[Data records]

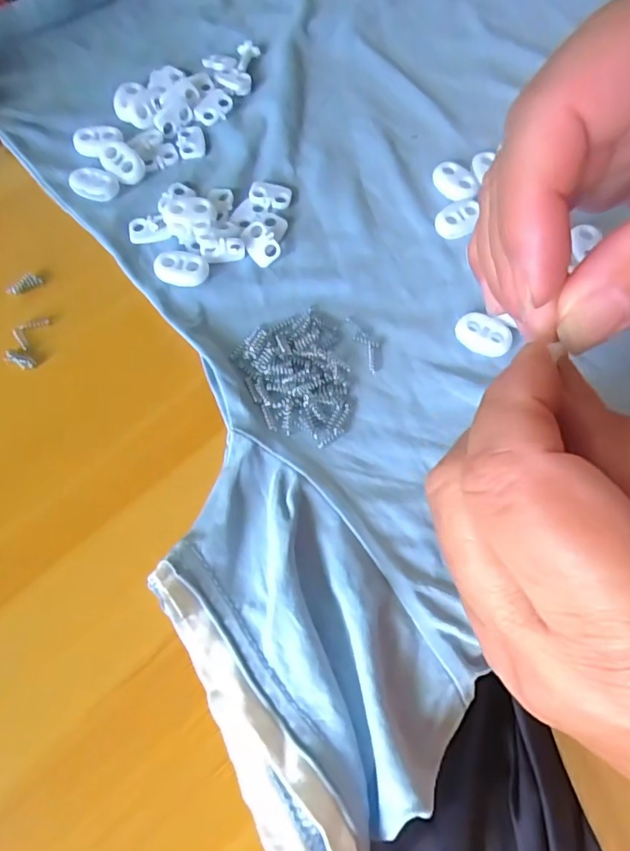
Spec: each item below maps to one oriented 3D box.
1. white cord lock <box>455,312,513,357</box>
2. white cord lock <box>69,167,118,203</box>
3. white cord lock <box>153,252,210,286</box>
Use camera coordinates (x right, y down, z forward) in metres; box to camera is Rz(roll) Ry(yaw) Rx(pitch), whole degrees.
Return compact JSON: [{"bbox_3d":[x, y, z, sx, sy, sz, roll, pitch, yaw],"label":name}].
[{"bbox_3d":[0.067,-0.036,0.214,0.022,0.008,0.012,33,73,12],"label":"white cord lock"},{"bbox_3d":[-0.100,-0.109,0.243,0.022,0.004,0.016,15,70,6],"label":"white cord lock"},{"bbox_3d":[-0.056,-0.065,0.226,0.022,0.004,0.013,6,70,3],"label":"white cord lock"}]

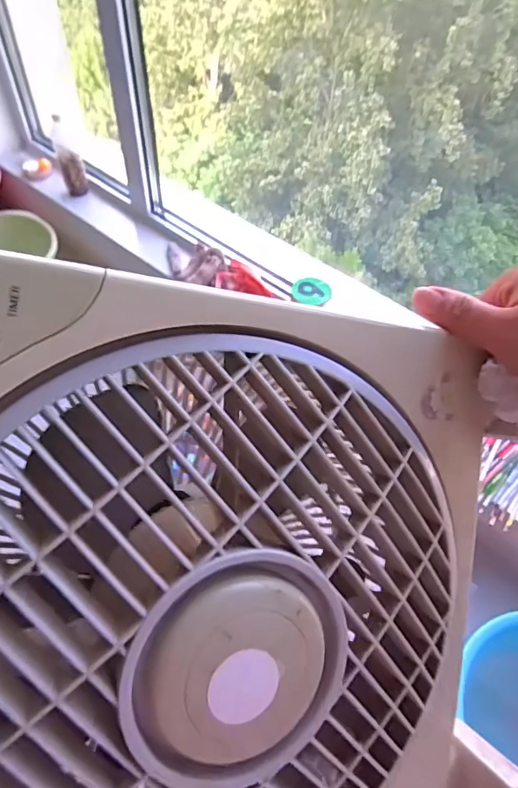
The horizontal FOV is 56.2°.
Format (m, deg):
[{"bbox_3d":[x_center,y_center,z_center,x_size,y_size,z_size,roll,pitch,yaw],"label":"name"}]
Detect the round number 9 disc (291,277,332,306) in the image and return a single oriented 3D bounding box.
[{"bbox_3d":[0.116,-0.225,1.057,0.083,0.014,0.073,29,71,17],"label":"round number 9 disc"}]

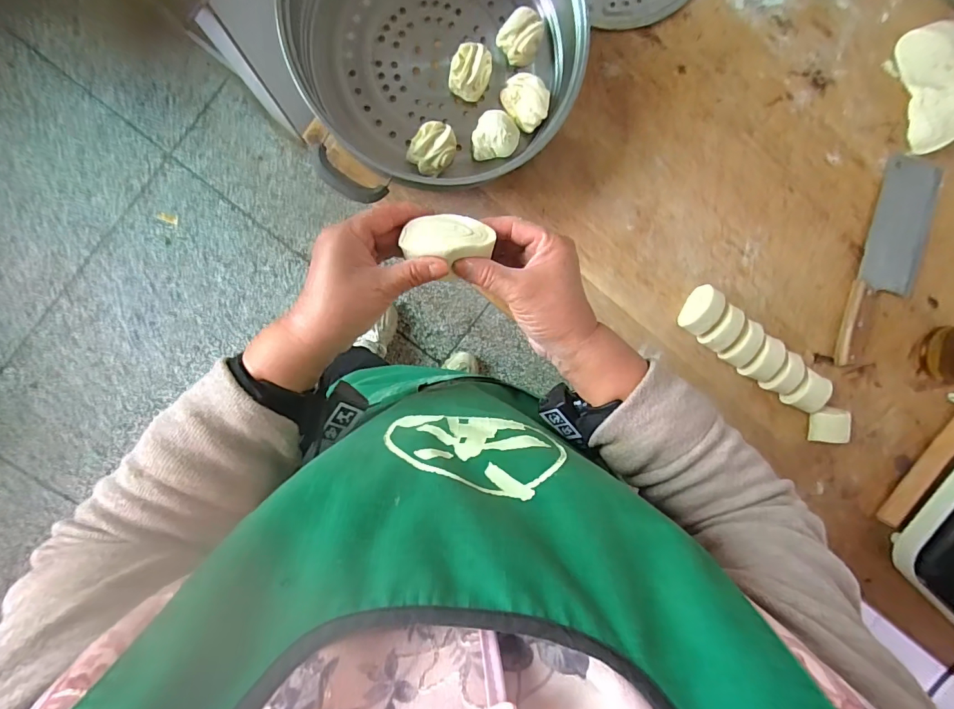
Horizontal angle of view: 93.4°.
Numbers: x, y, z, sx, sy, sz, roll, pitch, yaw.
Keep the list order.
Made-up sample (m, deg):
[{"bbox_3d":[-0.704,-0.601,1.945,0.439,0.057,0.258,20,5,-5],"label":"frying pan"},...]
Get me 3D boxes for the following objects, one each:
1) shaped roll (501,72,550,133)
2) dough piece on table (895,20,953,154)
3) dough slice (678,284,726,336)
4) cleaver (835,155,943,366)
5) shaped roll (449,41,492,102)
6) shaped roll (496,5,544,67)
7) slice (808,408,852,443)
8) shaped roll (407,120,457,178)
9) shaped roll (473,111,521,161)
[{"bbox_3d":[0.058,-0.301,0.534,0.039,0.040,0.059,-45,99,-3],"label":"shaped roll"},{"bbox_3d":[0.635,-0.364,0.596,0.085,0.054,0.153,-18,97,-6],"label":"dough piece on table"},{"bbox_3d":[0.296,-0.058,0.590,0.040,0.039,0.065,35,89,-9],"label":"dough slice"},{"bbox_3d":[0.585,-0.128,0.631,0.100,0.019,0.303,16,92,-9],"label":"cleaver"},{"bbox_3d":[-0.008,-0.326,0.523,0.045,0.033,0.052,7,93,-9],"label":"shaped roll"},{"bbox_3d":[0.052,-0.374,0.527,0.049,0.037,0.052,-1,95,-8],"label":"shaped roll"},{"bbox_3d":[0.494,0.101,0.630,0.046,0.025,0.049,-10,96,-7],"label":"slice"},{"bbox_3d":[-0.051,-0.239,0.525,0.056,0.035,0.047,-44,99,-3],"label":"shaped roll"},{"bbox_3d":[0.021,-0.260,0.534,0.054,0.031,0.049,-9,96,-7],"label":"shaped roll"}]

**Exercise instructions**
Filter the lines above so that only those with the string "each" remain, then copy them.

**Written answer**
Spec: each item below maps to one oriented 3D box.
Get me 3D boxes for the following objects, one each:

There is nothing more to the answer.